— INSTRUCTIONS —
1) How would this sentence from the BP–SiC heterostructure text read in Spanish: "The yellow and cyan areas represent electron accumulation and depletion, respectively."?
2) Can you reproduce the stretch of the BP–SiC heterostructure text from "In order to" through "ε1(ω) + iε2(ω)."?

— TEXT EXCERPT —

Total and partial densities of states of BP–SiC vdW heterostructure (left panel) and the charge density difference (right panel).

The 3D isosurface of the charge density difference is illustrated in Fig. 5 (right panel). The yellow and cyan areas represent electron accumulation and depletion, respectively. One can observe that charges are transferred from the BP to the SiC layer. We further investigate the planar and plane-average electrostatic potential of the BP–SiC vdW heterostructure, as presented in Fig. 6(a and b), respectively. It is clear that the BP layer donates electrons to the SiC layer, leading to p-doping in BP and n-doping in the SiC layer. The total number of electrons transferred is determined by Bader charge analysis at the BP–SiC interface. It shows that about 0.015e is transferred from the BP to the SiC layer.[58]Fig. 6(b) shows the plane-average electrostatic potential of the BP–SiC vdW heterostructure along the z-direction. It is clear that the SiC layer has deeper potential than the BP layer, driving electrons to move from the BP to the SiC layer.

Fig. 6

(a) Planar and (b) plane-average electrostatic potential of BP–SiC vdW heterostructure.

In order to explore the optical properties of the BP–SiC vdW heterostructure, we calculate the imaginary part ε2(ω) of the dielectric function. The optical characteristics of materials can be understood through the absorption spectra. The dielectric function that estimates the response of a material to electromagnetic waves in terms of frequency, ε(ω), is expressed as ε(ω) = ε1(ω) + iε2(ω).

The dielectric function constitutes a real part, ε1(ω), and an imaginary part, ε2(ω). Fig. 7(a) presents the imaginary parts of the dielectric functions of the heterostructure and the constituent monolayers. We find that the imaginary part of the dielectric function of the BP–SiC heterostructure is larger than that of the individual BP and SiC monolayers. There are two distinguished peaks in the ultraviolet region (above 3.11 eV) and visible light region (1.61–3.11 eV) from the imaginary part of the dielectric function, indicating enhanced optical properties of the BP–SiC heterostructure compared with the constituent monolayers. The optical absorption of BP, SiC and the BP–SiC heterostructure is depicted in Fig. 7(b). The formation of the BP–SiC heterostructure leads to an increase in the intensity of optical absorption compared to that of both the BP and SiC monolayers. The intensity of optical absorption can reach up to about 105 cm−1. Therefore, it is obvious that the BP–SiC heterostructure acts as a high-performance absorber of sunlight, which is useful for attaining high-efficiency photocatalysts.

[Spatial question records]
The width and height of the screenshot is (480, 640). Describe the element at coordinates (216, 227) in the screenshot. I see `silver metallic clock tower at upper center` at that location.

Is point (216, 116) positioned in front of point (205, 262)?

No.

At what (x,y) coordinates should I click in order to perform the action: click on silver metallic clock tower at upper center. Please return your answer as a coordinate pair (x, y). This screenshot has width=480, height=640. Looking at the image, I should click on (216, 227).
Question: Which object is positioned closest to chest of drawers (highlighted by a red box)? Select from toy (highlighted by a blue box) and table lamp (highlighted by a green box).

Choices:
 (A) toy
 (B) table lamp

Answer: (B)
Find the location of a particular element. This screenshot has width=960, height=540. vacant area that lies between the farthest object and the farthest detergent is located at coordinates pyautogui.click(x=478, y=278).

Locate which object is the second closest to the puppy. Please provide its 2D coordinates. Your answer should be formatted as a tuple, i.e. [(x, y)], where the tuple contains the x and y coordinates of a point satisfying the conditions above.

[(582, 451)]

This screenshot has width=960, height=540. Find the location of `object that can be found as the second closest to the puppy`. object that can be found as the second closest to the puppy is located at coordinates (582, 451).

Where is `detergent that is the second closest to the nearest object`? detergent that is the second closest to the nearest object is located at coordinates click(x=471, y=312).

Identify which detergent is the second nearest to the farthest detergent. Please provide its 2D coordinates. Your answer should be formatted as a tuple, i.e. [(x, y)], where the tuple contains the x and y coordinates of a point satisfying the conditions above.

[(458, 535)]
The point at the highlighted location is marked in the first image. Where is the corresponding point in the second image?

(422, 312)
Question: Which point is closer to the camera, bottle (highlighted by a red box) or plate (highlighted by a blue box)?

— OUTPUTS IN ORDER —
1) Las áreas amarillas y cian representan la acumulación y el agotamiento de electrones, respectivamente.

2)
In order to explore the optical properties of the BP–SiC vdW heterostructure, we calculate the imaginary part ε2(ω) of the dielectric function. The optical characteristics of materials can be understood through the absorption spectra. The dielectric function that estimates the response of a material to electromagnetic waves in terms of frequency, ε(ω), is expressed as ε(ω) = ε1(ω) + iε2(ω).